◆ PAGE EXTRACT:

Tatjana Schoenmaker, seen here embracing Lara van Niekerk after the 100m breaststroke final at the 2022 Commonwealth Games in Birmingham, scratched from the 50m breaststroke semifinals at the world championships on Saturday to give Van Niekerk a shot at a medal.
Image: Roger Sedres/Gallo Images

Lara van Niekerk came back from the dead on Saturday to book a spot in the women’s 50m breaststroke final at the world championships in Fukuoka, but only after a helping hand by compatriot Tatjana Schoenmaker.

Double Commonwealth Games champion Van Niekerk, the bronze medallist in the one-lap race at last year’s world championships, won her semifinal last night in 29.91sec, which seeded her third for Sunday’s final (1.09pm SA time).

But she would have been packing her bags had Schoenmaker, the newly crowned world 200m breaststroke champion and 100m silver medallist, not given her a reprieve by withdrawing from the semifinals.

The explosive Van Niekerk, who owns the 17 fastest 50m breaststroke swims by a South African, ranging from 29.72 to 30.21, was eliminated in the morning heats after a poor start.

Her 30.76 effort missed a semifinal berth by one spot, just one-hundredth of a second behind the slowest qualifier.

But Schoenmaker, who had advanced with a 30.70 in the same heat ahead of Van Niekerk, pulled out, promoting Van Niekerk into the top 16. The Olympic 200m champion does the 50m for fun — Schoenmaker set her 30.21 lifetime best on the first lap of the 100m race at the Tokyo Games.

And Van Niekerk, who failed to progress from the 100m breaststroke heats earlier in the week, made no mistake in the evening, keeping alive South African hopes of a third medal in Japan.

Dataset entries:
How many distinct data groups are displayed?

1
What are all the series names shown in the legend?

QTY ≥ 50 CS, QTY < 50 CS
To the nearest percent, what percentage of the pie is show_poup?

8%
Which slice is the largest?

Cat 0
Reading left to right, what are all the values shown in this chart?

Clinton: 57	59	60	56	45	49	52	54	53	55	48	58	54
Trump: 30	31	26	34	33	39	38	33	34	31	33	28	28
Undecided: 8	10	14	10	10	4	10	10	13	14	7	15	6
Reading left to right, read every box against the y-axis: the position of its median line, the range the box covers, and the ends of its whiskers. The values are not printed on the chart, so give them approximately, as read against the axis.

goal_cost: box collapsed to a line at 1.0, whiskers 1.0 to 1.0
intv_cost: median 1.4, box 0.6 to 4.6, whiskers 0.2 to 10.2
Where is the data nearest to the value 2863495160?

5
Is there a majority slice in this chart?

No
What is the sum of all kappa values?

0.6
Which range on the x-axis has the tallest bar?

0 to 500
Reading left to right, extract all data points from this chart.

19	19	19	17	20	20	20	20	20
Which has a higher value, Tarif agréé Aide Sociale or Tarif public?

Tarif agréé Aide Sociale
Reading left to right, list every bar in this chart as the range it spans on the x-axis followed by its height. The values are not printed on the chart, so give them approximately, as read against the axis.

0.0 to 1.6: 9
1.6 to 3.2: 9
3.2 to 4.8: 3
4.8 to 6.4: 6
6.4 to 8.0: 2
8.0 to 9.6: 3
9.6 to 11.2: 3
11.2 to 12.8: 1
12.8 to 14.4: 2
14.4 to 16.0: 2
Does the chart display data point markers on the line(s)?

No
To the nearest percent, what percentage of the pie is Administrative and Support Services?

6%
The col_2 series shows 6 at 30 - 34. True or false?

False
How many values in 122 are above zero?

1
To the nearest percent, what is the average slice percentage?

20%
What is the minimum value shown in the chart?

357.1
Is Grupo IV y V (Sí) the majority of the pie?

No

◆ ACTIVITY 1: Extract the passage of the swimming report starting at "Lara van Niekerk came" and ending at "(1.09pm SA time).".
◆ ACTIVITY 2: Rewrite the paragraph of the swimming report that begins "But Schoenmaker, who had advanced" in fewer words, keeping its main facts.
◆ ACTIVITY 3: Continue the swimming report from the point where it stops.
The data has nothing to do with the swimming report.

◆ RESULT 1:
Lara van Niekerk came back from the dead on Saturday to book a spot in the women’s 50m breaststroke final at the world championships in Fukuoka, but only after a helping hand by compatriot Tatjana Schoenmaker.

Double Commonwealth Games champion Van Niekerk, the bronze medallist in the one-lap race at last year’s world championships, won her semifinal last night in 29.91sec, which seeded her third for Sunday’s final (1.09pm SA time).

◆ RESULT 2: Schoenmaker qualified from the same heat ahead of Van Niekerk with 30.70 but withdrew, which moved Van Niekerk into the top 16. The Olympic 200m champion swims the 50m for fun. Her 30.21 lifetime best came on the first lap of the 100m at the Tokyo Games.

◆ RESULT 3:
“I am so grateful to have had the chance to swim the semis, and wanted to just race to the best of my ability,” said Van Niekerk. “I am really looking forward to the final now.”

Defending champion Ruta Meilutyte of Lithuania won the second 50m breaststroke semifinal, equalling Italian Benedetta Pilato’s 29.30 world record with American Lilly King second in 29.72. Pilato, runner-up last year, was the fourth fastest overall in 30.09.

In other South African action on the day, Clayton Jimmie, Aimee Canny, Roland Schoeman and Rebecca Meder combined to set an African record in the mixed 4x100m freestyle relay, clocking 3min 30.16sec to finish eighth in their heat.

The slowest qualifying time for the eight-lane final was 3:26.78.

Emma Chelius, a semifinalist at Tokyo 2020 and last year’s world championships, ended eighth in her 50m freestyle heat, touching in 25.34.

Jimmie finished seventh in his 50m backstroke preliminary in 25.97 and Righardt Muller clocked 15:33.82 as he finished fourth in his freestyle race over 1,500m, where the eight qualifiers for the final all dipped under 15 minutes. 

Apart from Van Niekerk, the only other South African scheduled to compete on the final day on Sunday is Meder in the women’s 400m individual medley.